## Prompt
Which lines in the listing below contain the string "middle"? Show each of those lines in full, and treat uppercase and lowercase as different.

## Exercise material
_ _ _ _ _ _ _

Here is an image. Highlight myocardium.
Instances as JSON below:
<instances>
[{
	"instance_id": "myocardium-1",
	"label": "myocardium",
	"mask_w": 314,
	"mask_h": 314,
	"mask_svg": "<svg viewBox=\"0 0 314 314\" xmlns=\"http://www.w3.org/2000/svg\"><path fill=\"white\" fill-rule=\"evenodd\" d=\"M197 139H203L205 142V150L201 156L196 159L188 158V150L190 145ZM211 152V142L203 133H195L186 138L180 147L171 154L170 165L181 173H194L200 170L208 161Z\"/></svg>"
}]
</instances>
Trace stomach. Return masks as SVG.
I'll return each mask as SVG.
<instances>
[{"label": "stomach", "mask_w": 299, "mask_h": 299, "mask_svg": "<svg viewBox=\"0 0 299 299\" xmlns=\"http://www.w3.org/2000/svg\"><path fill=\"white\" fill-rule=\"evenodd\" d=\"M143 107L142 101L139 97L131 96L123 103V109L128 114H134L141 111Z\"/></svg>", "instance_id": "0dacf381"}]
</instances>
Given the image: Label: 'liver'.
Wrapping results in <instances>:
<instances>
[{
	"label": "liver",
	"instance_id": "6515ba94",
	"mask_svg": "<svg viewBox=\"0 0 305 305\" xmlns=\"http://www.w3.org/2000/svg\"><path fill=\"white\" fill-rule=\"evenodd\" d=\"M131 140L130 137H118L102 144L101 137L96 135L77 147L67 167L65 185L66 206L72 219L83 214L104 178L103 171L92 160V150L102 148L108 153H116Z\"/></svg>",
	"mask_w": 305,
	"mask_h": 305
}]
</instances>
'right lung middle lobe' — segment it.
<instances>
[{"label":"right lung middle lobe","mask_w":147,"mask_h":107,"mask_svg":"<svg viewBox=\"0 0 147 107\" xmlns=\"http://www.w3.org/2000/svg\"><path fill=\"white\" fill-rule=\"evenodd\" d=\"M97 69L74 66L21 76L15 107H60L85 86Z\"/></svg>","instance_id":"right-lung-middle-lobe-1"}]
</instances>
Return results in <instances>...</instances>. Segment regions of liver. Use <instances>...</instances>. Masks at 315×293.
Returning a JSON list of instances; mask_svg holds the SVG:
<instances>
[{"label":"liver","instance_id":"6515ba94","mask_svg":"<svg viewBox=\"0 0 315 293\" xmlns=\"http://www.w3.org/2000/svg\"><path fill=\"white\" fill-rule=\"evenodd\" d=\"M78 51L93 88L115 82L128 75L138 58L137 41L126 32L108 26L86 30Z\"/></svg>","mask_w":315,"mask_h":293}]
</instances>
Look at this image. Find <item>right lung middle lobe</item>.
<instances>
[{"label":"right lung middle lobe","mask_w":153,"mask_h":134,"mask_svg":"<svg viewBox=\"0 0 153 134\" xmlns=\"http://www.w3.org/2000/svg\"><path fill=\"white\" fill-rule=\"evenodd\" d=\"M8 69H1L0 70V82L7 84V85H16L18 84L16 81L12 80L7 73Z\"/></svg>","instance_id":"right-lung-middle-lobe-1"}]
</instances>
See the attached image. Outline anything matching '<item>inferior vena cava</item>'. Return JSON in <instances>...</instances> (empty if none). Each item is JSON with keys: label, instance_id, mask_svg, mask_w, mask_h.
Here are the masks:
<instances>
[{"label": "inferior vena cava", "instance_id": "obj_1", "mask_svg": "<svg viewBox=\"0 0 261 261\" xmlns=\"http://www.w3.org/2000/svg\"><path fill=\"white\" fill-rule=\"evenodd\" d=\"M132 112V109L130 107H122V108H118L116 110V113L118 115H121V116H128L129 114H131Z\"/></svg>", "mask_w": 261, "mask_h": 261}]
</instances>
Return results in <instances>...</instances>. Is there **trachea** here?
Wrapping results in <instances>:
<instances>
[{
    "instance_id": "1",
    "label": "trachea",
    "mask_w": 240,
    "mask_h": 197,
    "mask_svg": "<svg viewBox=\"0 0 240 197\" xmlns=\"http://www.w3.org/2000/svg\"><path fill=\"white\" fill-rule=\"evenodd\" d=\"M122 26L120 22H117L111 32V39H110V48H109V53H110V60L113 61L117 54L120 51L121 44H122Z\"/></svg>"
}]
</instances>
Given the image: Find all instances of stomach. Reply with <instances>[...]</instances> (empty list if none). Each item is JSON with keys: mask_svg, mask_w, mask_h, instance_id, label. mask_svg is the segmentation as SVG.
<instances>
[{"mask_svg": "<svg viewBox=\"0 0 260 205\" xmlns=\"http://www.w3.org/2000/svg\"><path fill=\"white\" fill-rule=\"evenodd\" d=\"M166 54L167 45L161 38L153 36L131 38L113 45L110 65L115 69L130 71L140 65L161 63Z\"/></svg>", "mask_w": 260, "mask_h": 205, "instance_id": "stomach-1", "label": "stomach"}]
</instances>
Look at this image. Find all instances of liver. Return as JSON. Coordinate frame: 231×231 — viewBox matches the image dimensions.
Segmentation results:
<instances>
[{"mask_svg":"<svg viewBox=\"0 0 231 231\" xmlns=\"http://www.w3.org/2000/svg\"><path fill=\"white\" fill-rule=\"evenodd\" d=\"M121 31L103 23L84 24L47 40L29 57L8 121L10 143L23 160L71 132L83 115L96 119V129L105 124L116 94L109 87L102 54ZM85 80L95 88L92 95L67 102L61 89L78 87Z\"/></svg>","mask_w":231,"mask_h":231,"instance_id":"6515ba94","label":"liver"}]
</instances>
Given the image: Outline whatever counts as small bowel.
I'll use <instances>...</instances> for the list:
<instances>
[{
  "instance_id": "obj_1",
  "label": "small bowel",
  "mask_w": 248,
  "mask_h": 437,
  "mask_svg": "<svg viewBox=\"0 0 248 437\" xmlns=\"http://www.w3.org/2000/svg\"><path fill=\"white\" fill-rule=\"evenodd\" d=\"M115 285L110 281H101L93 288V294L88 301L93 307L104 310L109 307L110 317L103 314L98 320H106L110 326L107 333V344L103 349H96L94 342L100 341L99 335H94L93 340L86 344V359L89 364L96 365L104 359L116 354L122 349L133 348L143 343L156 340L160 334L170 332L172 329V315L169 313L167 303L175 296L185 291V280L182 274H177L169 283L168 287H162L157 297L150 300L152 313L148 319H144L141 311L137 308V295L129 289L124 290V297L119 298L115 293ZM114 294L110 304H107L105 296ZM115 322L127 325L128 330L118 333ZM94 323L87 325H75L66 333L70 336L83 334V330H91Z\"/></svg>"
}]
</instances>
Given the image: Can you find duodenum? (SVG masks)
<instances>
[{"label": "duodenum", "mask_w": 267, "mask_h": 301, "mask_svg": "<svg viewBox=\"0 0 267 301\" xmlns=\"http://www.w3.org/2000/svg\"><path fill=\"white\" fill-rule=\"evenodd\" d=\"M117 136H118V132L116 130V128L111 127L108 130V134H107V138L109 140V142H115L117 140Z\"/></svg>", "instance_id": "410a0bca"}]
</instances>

_ _ _ _ _ _ _

## Written reply
'right lung middle lobe' — segment it.
[{"label":"right lung middle lobe","mask_w":147,"mask_h":107,"mask_svg":"<svg viewBox=\"0 0 147 107\" xmlns=\"http://www.w3.org/2000/svg\"><path fill=\"white\" fill-rule=\"evenodd\" d=\"M97 69L74 66L21 76L15 107H60L85 86Z\"/></svg>","instance_id":"right-lung-middle-lobe-1"}]
Look at this image. Find <item>right lung middle lobe</item>.
[{"label":"right lung middle lobe","mask_w":153,"mask_h":134,"mask_svg":"<svg viewBox=\"0 0 153 134\" xmlns=\"http://www.w3.org/2000/svg\"><path fill=\"white\" fill-rule=\"evenodd\" d=\"M8 69H1L0 70V82L7 84V85H16L18 84L16 81L12 80L7 73Z\"/></svg>","instance_id":"right-lung-middle-lobe-1"}]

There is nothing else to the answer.